The holiday season might be a few months away yet, but a town in New Mexico has a permanent installation of the Nativity scene, a scene depicting the birth of Jesus Christ that usually pops up around Christmas time.
Last month, the mayor of Belen received a letter about the scene that had him fuming.
Sent to him from an attorney with the Freedom From Religion Foundation, Mayor Jerah Cordova was told that a "concerned local resident" took issue with the presence of the Nativity scene in a public park.
"My first reaction was seething anger," the mayor told KOAT-TV.
Cordova went on to say that he sees the Nativity, in this case, not a religious symbol but a piece of the town's history.
"Our town was named Belen for a reason, because our founders wanted it to be named after Bethlehem and of course, what happened in Bethlehem was the birth of Christ, which is something we've expressed since our founding," he told the news station.
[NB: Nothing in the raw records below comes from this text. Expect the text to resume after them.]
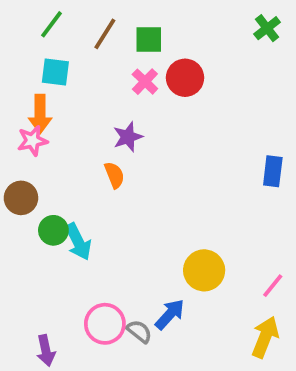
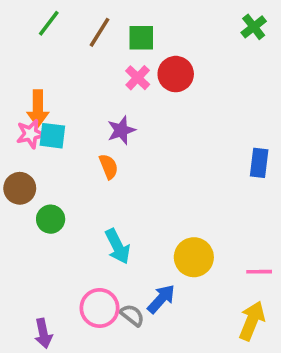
cyan square: (55, 72) -> (52, 136), moved
cyan arrow: (78, 242) -> (118, 246), moved
pink line: (273, 286) -> (259, 272), turned 50

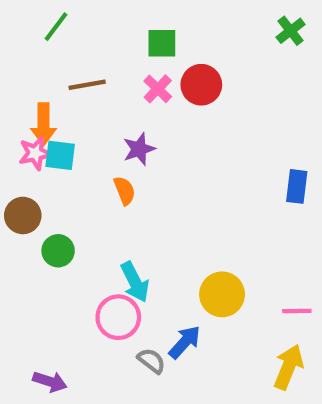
brown line: (100, 32) -> (87, 85), moved, turned 48
pink circle: (100, 308) -> (118, 317), moved
purple arrow: (43, 333) -> (50, 382), turned -60

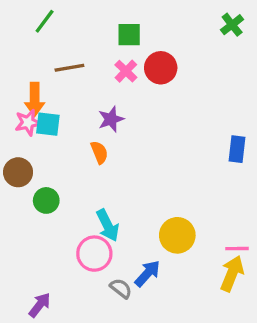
yellow arrow: (288, 367) -> (232, 273), moved
purple arrow: (50, 382) -> (40, 305), turned -70

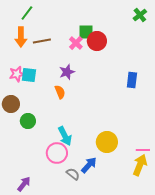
green square: (129, 35) -> (86, 32), moved
orange arrow: (35, 99) -> (21, 37), moved
blue rectangle: (237, 149) -> (132, 80), moved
The Freedom From Religion Foundation believes the Nativity in a public place though violates a separation of church and state.
“Our purpose is to protect the constitutional principle of separation between state and church," the letter said, according to the Valencia County News-Bulletin.
"Even if Belen does indeed translate to Bethlehem, choosing the Nativity scene to represent Bethlehem is an explicitly religious choice," Andrew Seidel, a staff attorney with the foundation wrote in his letter, according to the newspaper. "This adopts Christian mythology to represent a name that itself is not inherently religious."
Seidel suggested the Nativity be moved to private property or church grounds.
The News-Bulletin reported that the Nativity was first erected in the park in 1992 by Philip Tabet and his family to honor his grandmother Theresa Tabet, who volunteered for the city. The nativity was moved and reinstalled in 2007 when the city constructed a plaza.
"This is part of our heritage," Philip Tabet told the newspaper. "I don’t think it’s right for organizations to be able to do this. I see no conflict whatsoever. I could see if there was preaching going on over there, but it’s a landmark."
Cordova told the News-Bulletin he expects the foundation to bring a lawsuit against the city for not removing the Navity, and it's something he said he is prepared to defend.
"Where does it stop?" Cordova told KOAT. "If we don't stand up for the Nativity scene in the heart of Belen, next will they be asking us to change our name?"
Watch the news station's report:
The Freedom From Religion Foundation has filed lawsuits to have Nativity scenes removed from public property in the past.